# New Jacket...



## BBDJR (Nov 5, 2008)

Was just wondering what jacket you guys wear in really cold weather?  Needs to be water proof as well.  I am looking into buyin a new one soon...Thanks


----------



## Minner (Nov 5, 2008)

Good, thread. I'll be watching it as I too could use some recommendations. My cold-weather gears about worn out.


----------



## garndawg (Nov 5, 2008)

A little personal background, I get cold feet and hands on the stand.  I've tried a BUNCH of stuff over the years to keep my hands/feet warm and not much has worked.

Here's the setup that finally did it for me:
Baselayer: Underarmor Coldgear compression pants, longsleeve mock, liner gloves, boot socks, headsock.  Basically, coldgear covering everything except my eyes.  This is the standard UA stuff, not any of that 1.0/2.0/whatever.  Only the gloves are camo.

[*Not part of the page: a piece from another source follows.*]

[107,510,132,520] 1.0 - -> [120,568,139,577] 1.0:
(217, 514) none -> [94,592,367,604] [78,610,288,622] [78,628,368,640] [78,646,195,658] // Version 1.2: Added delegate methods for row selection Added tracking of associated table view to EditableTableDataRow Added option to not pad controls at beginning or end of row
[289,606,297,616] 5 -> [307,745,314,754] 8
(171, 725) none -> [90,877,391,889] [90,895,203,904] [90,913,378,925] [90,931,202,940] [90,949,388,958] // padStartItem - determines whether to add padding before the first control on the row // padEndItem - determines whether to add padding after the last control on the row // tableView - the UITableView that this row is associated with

Outerlayer: Browning hydrofleece pro series; Parka is a 4-n-1, pants are unlined.   This is the same stuff as Cabela's MT050 and BassPro's Extreme Series.  Boots are some leather LLBean 1000gr thinsulate boots ($50 off clearance) and cheap $10 walmart fleece glomitts.  Although I will wear some goretex gloves if it's raining.

I've worn this setup in the mid-teens, it keeps my core temps up and my feet/hands stay toasty.


----------



## Big Mike (Dec 9, 2008)

When the mercury drops way down I usually wear my Columbia Omni Quad parka. It's warm, waterproof and windproof. For gun hunting it is fine. I wouldn't wear it bowhunting because the fabric is kinda course and it makes some sound when it rubs against itself.


----------



## 1shot1kill (Jan 11, 2009)

Cabelas mto50 rain gear with scentloc....best I've ever owned.Got 2 sets,one insulated for the midwest and one uninsulated for down here.


----------



## Cromag (Jan 11, 2009)

This guy hunts out west and reviews all sorts of gear on his website.  Interesting stuff but he picks some really expensive items as his faves.

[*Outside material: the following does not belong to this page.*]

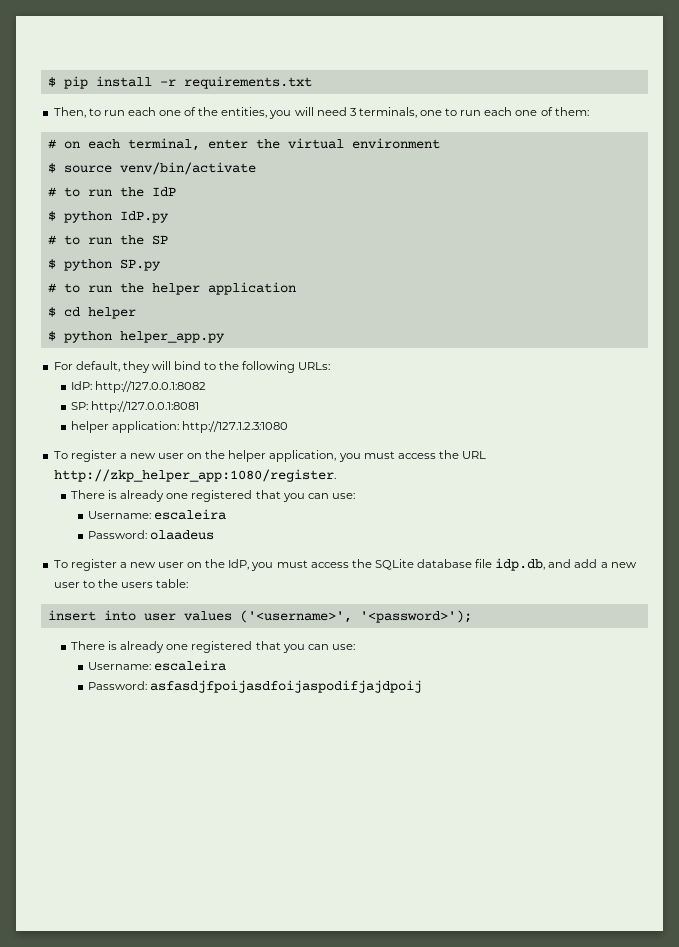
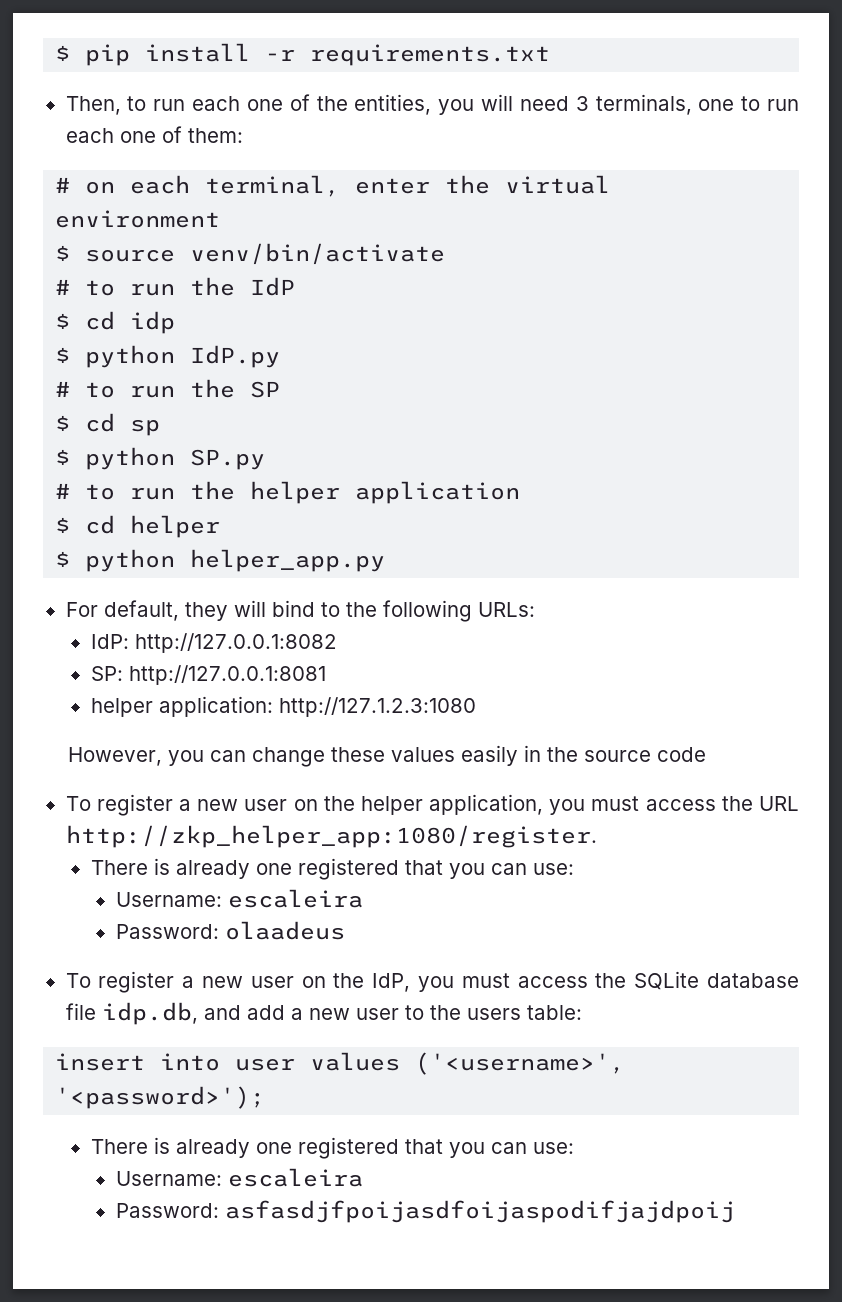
(176, 192) none -> [55,311,176,334] // $ cd idp
(168, 240) none -> [55,413,161,436] // $ cd sp
(289, 427) none -> [68,745,707,767] // However, you can change these values easily in the source code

http://www.hardcoreoutdoor.com/


----------



## Goat (Jan 14, 2009)

wool


----------



## Rich Kaminski (Jan 14, 2009)

I have raingear, but I also have a waterproof jacket lined with thinsulate and it is camo and has a hood. I also use the thick camo insulated hunting gloves, a polyproplyene balaclava and boots with 800 gr of thinsulate. No matter how cold it gets, I stay toasty warm.
I also have a insulated jump suit that I use sometimes, but I like to travel light so I use that the least.


----------



## Axle93 (Jan 26, 2009)

Ive got a Mountain Hardware jacket that i love. its windproof and the part that'll get wet if it rains is waterproof. i think it is the Nemisis. its is fine for stand huntin. i got it in brown and dont really have to worry bout them seein ya. ur in a stand. lol


----------